Adorável Vizinhança (7)


No dia seguinte, deixou novamente a esposa no trabalho dela e se dirigiu até o seu. Foi logo até a sala do chefe e perguntou se poderia pegar uma folga naquela tarde para resolver seus problemas pessoais. O chefe concordou sem maiores empecilhos e ainda pediu para ele se cuidar. Durante toda a manhã, sempre que cruzava olhares com o colega da arma, trocavam expressões confidentes. Saiu para o almoço confiante e nem comeu nada. Seguiu direto para sua casa, onde tinha contas a acertar com o seu vizinho.

Chegou na garagem e estacionou sem se preocupar com o silêncio. Abriu a porta da casa e pegou um desinfetante para limpar o enorme X de sangue ali marcado. Quando voltou o vizinho já estava na calçada. Se olharam decididos. O vizinhou o saldou dizendo “olha só quem está aqui, meu vizinho querido! Se lembra que temos umas contas para acertar”, enquanto começou a andar em sua direção. O homem disse que sim, que tinham muita coisa para resolver e sacou a arma. O vizinho não retrocedeu um milímetro e seguiu avançando, enquanto proferia as mais variadas ofensas. O homem então apontou a arma, o que em sua cabeça era o limite máximo ao qual ele chegaria, aquilo demonstraria que ele estava pronto para tudo e que o vizinho não iria mais o importuná-lo. No entanto, o vizinho seguiu andando e disse “vai atirar? Pode atirar. Você não tem coragem seu merda”. E seguiu gritando para que ele atirasse. Por um segundo o homem viu as janelas das outras casas abertas e pensou que tudo estava sendo filmado, que ele acabaria em vídeos do youtube e nas manchetes das páginas policiais. Para o bem ou para o mal. Se fosse para aparecer, que pelo menos ele não fosse a vítima, não fosse ele o humilhado.

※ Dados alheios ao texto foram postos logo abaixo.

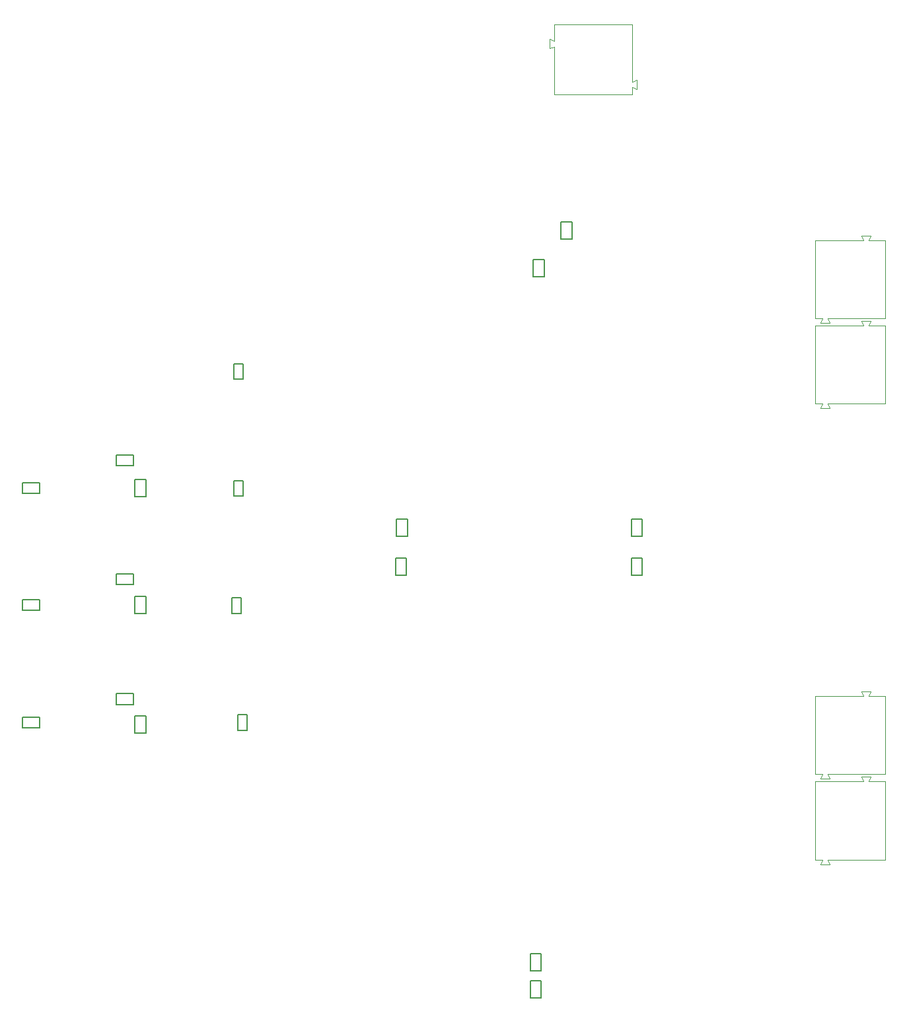
<source format=gbr>
%TF.GenerationSoftware,Altium Limited,Altium Designer,21.6.4 (81)*%
G04 Layer_Color=16711935*
%FSLAX43Y43*%
%MOMM*%
%TF.SameCoordinates,51A45B19-5AA5-45A3-BC04-4EA5AD39BA57*%
%TF.FilePolarity,Positive*%
%TF.FileFunction,Other,Bottom_3D_Body*%
%TF.Part,Single*%
G01*
G75*
%TA.AperFunction,NonConductor*%
%ADD40C,0.200*%
%ADD47C,0.100*%
D40*
X103300Y73916D02*
X104700D01*
X103300D02*
Y76116D01*
X104700D01*
Y73916D02*
Y76116D01*
X88900Y45700D02*
X91100D01*
X88900Y44300D02*
Y45700D01*
Y44300D02*
X91100D01*
Y45700D01*
X104700Y43604D02*
Y45804D01*
X103300D02*
X104700D01*
X103300Y43604D02*
Y45804D01*
Y43604D02*
X104700D01*
X100900Y48706D02*
X103100D01*
X100900Y47306D02*
Y48706D01*
Y47306D02*
X103100D01*
Y48706D01*
X91100Y59371D02*
Y60771D01*
X88900Y59371D02*
X91100D01*
X88900D02*
Y60771D01*
X91100D01*
X103100Y62673D02*
Y64073D01*
X100900Y62673D02*
X103100D01*
X100900D02*
Y64073D01*
X103100D01*
X103300Y58930D02*
X104700D01*
X103300D02*
Y61130D01*
X104700D01*
Y58930D02*
Y61130D01*
X166940Y71100D02*
X168340D01*
Y68900D02*
Y71100D01*
X166940Y68900D02*
X168340D01*
X166940D02*
Y71100D01*
X136841D02*
X138241D01*
Y68900D02*
Y71100D01*
X136841Y68900D02*
X138241D01*
X136841D02*
Y71100D01*
X138114Y63900D02*
Y66100D01*
X136714D02*
X138114D01*
X136714Y63900D02*
Y66100D01*
Y63900D02*
X138114D01*
X168340D02*
Y66100D01*
X166940D02*
X168340D01*
X166940Y63900D02*
Y66100D01*
Y63900D02*
X168340D01*
X154342Y102151D02*
Y104351D01*
Y102151D02*
X155792D01*
Y104351D01*
X154342D02*
X155792D01*
X157898Y106977D02*
Y109177D01*
Y106977D02*
X159348D01*
Y109177D01*
X157898D02*
X159348D01*
X155386Y13124D02*
Y15324D01*
X153986D02*
X155386D01*
X153986Y13124D02*
Y15324D01*
Y13124D02*
X155386D01*
Y9695D02*
Y11895D01*
X153986D02*
X155386D01*
X153986Y9695D02*
Y11895D01*
Y9695D02*
X155386D01*
X88900Y75757D02*
X91100D01*
X88900Y74357D02*
Y75757D01*
Y74357D02*
X91100D01*
Y75757D01*
X116469Y44000D02*
Y46000D01*
Y44000D02*
X117719D01*
Y46000D01*
X116469D02*
X117719D01*
X117211Y89000D02*
Y91000D01*
X115961D02*
X117211D01*
X115961Y89000D02*
Y91000D01*
Y89000D02*
X117211D01*
X115961Y74000D02*
Y76000D01*
Y74000D02*
X117211D01*
Y76000D01*
X115961D02*
X117211D01*
X115707Y59000D02*
Y61000D01*
Y59000D02*
X116957D01*
Y61000D01*
X115707D02*
X116957D01*
X100900Y79313D02*
X103100D01*
X100900Y77913D02*
Y79313D01*
Y77913D02*
X103100D01*
Y79313D01*
D47*
X167052Y127150D02*
X167652Y127400D01*
Y126200D02*
Y127400D01*
X167052Y126450D02*
X167652Y126200D01*
X156452Y131400D02*
X157052Y131650D01*
X156452Y132600D02*
X157052Y132350D01*
X156452Y131400D02*
Y132600D01*
X157052Y125500D02*
Y131650D01*
Y132350D02*
Y134500D01*
X167052D01*
X157052Y125500D02*
X167052D01*
Y126450D01*
Y127150D02*
Y134500D01*
X192150Y27425D02*
X199500D01*
X190500D02*
X191450D01*
X190500D02*
Y37425D01*
X199500Y27425D02*
Y37425D01*
X197350D02*
X199500D01*
X190500D02*
X196650D01*
X196400Y38025D02*
X197600D01*
X197350Y37425D02*
X197600Y38025D01*
X196400D02*
X196650Y37425D01*
X191200Y26825D02*
X191450Y27425D01*
X191200Y26825D02*
X192400D01*
X192150Y27425D02*
X192400Y26825D01*
X192150Y96814D02*
X199500D01*
X190500D02*
X191450D01*
X190500D02*
Y106814D01*
X199500Y96814D02*
Y106814D01*
X197350D02*
X199500D01*
X190500D02*
X196650D01*
X196400Y107414D02*
X197600D01*
X197350Y106814D02*
X197600Y107414D01*
X196400D02*
X196650Y106814D01*
X191200Y96214D02*
X191450Y96814D01*
X191200Y96214D02*
X192400D01*
X192150Y96814D02*
X192400Y96214D01*
X192150Y38394D02*
X199500D01*
X190500D02*
X191450D01*
X190500D02*
Y48394D01*
X199500Y38394D02*
Y48394D01*
X197350D02*
X199500D01*
X190500D02*
X196650D01*
X196400Y48994D02*
X197600D01*
X197350Y48394D02*
X197600Y48994D01*
X196400D02*
X196650Y48394D01*
X191200Y37794D02*
X191450Y38394D01*
X191200Y37794D02*
X192400D01*
X192150Y38394D02*
X192400Y37794D01*
X192150Y85892D02*
X199500D01*
X190500D02*
X191450D01*
X190500D02*
Y95892D01*
X199500Y85892D02*
Y95892D01*
X197350D02*
X199500D01*
X190500D02*
X196650D01*
X196400Y96492D02*
X197600D01*
X197350Y95892D02*
X197600Y96492D01*
X196400D02*
X196650Y95892D01*
X191200Y85292D02*
X191450Y85892D01*
X191200Y85292D02*
X192400D01*
X192150Y85892D02*
X192400Y85292D01*
%TF.MD5,1985881d0d17c482cee12f24b2175858*%
M02*

</source>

O vizinho seguia pedindo para que ele atirasse, enquanto se aproximava e então tudo se borrou, a raiva o deixou cego e sua mente foi ocupada por uma série de memórias desconexas e pensamentos ruins. Seu rosto se aqueceu e ele começou a pressionar o gatilho com a convicção que ele nunca teve em sua vida. Até que um grito pediu para que ele não atirasse.

Tudo então se passou muito rapidamente. Antes que ele pudesse perceber uma equipe de TV já estava em sua frente e um famoso apresentador de programas vespertinos, sorridente, começou a falar da loucura da situação. Quando percebeu, o vizinho já estava abraçado a ele, ao homem, sorrindo como se fossem velhos amigos, enquanto o apresentador informava que ele havia acabado de participar do novo quadro “meu vizinho é uma peça” e que a rotina dele foi acompanhada ao longo dos últimos meses, apontou as câmeras escondidas, elogiou sua paciência e uma multidão de curiosos começou a se aglomerar em frente a casa. Pessoas sorridentes comentavam a situação e falavam que tudo foi incrível, enquanto o apresentador anunciava os patrocinadores e falava dos prêmios que os participantes levariam pelo tempo suportado no programa. Reforma na casa, viagem para o exterior, dinheiro na conta. O homem seguiu atordoado com todas aquelas informações, os flashes e os sorrisos se misturavam as lembranças do seu sofrimento nos últimos meses e seu rosto se aqueceu novamente. Com a arma ainda em suas mãos, ele mudou a mira do revólver e decidiu que sua desgraça não seria um espetáculo televisionado.